Copy the lines exactly, beginning with the line containing "pose: elev=337.4 azim=323.2" and continuing through the line containing "Dot at: (213, 261)".

- **Source data**:

>>>

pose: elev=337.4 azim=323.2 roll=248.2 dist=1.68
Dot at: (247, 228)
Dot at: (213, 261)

<<<
>>>

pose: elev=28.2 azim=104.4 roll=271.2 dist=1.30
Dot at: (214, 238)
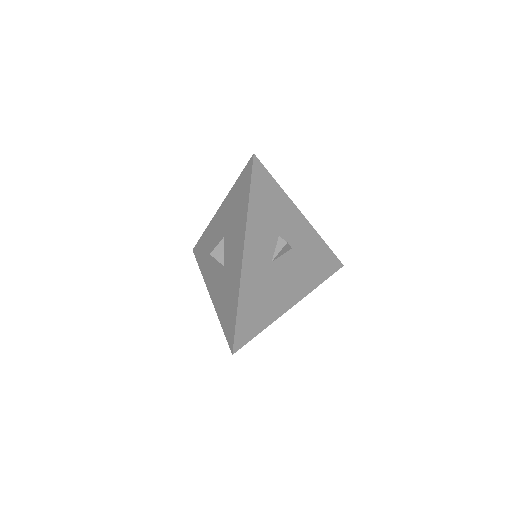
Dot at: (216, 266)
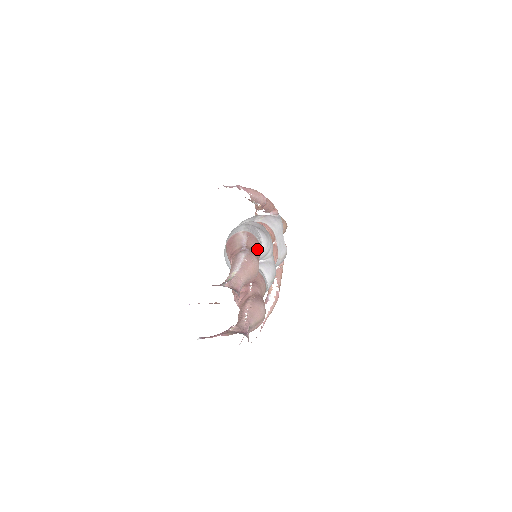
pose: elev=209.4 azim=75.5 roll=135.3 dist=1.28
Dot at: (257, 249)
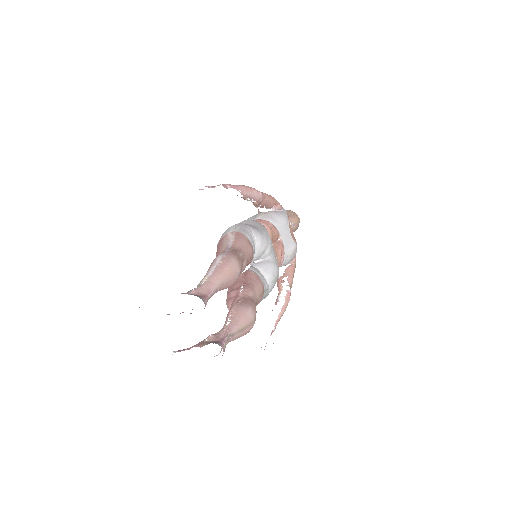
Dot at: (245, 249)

<<<

- **Result**:
pose: elev=337.4 azim=323.2 roll=248.2 dist=1.68
Dot at: (247, 228)
Dot at: (213, 261)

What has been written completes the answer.